Over at Hopos-L today there was an interesting discussion of the oft quoted quip of Quine's, "philosophy of
science is philosophy enough." I've sure you've heard it before. However what was interesting was the contextualizing of the quote. Saul Fisher offered some useful comments. First the quote appears in "Mr. Strawson on Logical Theory" in Mind 62, 248 (October, 1953) on page 446. Fisher suggests that the quote "has to rate among the more routinely and inappropriately cited 'slogans' taken out of context form Quine's writings."
Quine was reviewing a book of Strawson's, Introduction to Logical Theory, that was analyzing logic in terms of ordinary language philosophy. Needless to say, given is proclivities, Quine wrote a fairly annoyed but polite rejoinder. (I've not read the paper in question, but I've read others by Quine with perhaps a similar attitude, so I can almost picture the prose)
The long and perceptive passages in which Mr.

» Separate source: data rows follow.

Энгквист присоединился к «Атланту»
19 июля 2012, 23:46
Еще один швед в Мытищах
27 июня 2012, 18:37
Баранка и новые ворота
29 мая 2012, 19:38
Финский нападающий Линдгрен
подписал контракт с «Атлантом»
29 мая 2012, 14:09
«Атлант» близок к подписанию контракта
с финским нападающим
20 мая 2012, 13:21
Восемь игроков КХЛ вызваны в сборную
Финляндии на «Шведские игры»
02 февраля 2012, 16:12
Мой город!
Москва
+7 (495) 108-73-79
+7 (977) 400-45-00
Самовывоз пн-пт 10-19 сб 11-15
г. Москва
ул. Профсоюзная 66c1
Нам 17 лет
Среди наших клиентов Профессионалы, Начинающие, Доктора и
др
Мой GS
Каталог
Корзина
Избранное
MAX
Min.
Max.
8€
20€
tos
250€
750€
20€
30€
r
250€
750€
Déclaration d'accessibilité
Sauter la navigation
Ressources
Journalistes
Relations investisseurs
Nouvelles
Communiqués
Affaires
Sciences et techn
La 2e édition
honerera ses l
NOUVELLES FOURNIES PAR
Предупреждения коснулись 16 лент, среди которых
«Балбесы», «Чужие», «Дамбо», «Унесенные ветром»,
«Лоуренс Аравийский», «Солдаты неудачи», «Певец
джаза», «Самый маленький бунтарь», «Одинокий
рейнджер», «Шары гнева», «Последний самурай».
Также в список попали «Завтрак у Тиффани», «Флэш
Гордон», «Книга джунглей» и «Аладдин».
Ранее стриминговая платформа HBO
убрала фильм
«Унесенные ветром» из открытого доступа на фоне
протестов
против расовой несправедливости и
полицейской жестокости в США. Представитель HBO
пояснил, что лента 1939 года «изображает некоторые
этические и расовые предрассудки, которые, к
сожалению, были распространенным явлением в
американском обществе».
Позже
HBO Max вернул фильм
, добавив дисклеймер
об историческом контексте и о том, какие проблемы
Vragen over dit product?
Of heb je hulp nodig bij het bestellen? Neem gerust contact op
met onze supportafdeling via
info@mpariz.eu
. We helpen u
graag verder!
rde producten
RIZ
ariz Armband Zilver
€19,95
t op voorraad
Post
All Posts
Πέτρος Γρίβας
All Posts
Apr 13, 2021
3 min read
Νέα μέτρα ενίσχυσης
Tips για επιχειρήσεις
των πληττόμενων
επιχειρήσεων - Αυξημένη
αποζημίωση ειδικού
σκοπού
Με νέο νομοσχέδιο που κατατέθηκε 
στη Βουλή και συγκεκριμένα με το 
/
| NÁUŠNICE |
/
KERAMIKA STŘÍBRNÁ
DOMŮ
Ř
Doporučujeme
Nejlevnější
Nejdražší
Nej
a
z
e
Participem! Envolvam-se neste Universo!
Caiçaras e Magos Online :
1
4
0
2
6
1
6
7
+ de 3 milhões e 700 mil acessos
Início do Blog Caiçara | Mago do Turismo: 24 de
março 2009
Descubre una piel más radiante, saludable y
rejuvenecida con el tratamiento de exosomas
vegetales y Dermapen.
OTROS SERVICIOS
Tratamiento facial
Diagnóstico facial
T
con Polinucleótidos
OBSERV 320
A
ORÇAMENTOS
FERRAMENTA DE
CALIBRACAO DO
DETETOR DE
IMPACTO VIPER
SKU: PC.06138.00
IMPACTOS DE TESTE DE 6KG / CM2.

Strawson traces out something like a logic of ordinary language have all the interest and value of an able philological inquiry. But it is a mistake to think of Mr. Strawson as doing here, realistically, a job which the dream-beset formal logician had been trying to do in his unrealistic way.
Quine famously wishes to reject ordinary language philosophy and maintains part of the old postivist project of developing more "artificial" languages that will make the concepts of science clear. He further thinks that this formal project will resolve many of the traditional problems in philosophy.
The full quote from Quine on philosophy of science as philosophy enough is,
Such solutions are good to just the extent that (a) philosophy of science is philosophy enough and (b) the refashioned logical underpinnings of science do not engender new philosophical problems of their own.
Obviously that second part is an important caveat as is contextualizing the quote in terms of the project Quine is committed to. Which, to my eyes at least, is similar to how Peirce's pragmatic maxim worked - although clearly there are important and significant differences between the two philosophers. (Primarily over the nature of abstract objects, although to me Quine seems a bit inconsistent on that point)
Getting back to Fisher's post to Hopos-L, he notes that there is a big difference between proclaiming a slogan, as some tend to use the quote, and using it to qualify his project of formalizing scientific language. The difference being, of course, that as a qualifier it may well be that philosophy of science isn't enough philosophy. That's because as one formalizes scientific language new problems pop up. (Which is what Quine asserts elsewhere) The ultimate point though is that analysis is better pursued with formal tools rather than ordinary language ala Strawson.
Fisher notes a longer discussion of this with a slightly different perspective in "Frege, Carnap, and Quine: Continuities and Discontinuities" in Carnap Brought Home: The View from Jena, S Awodey & C Klein (ed.s), Open Court, 2004.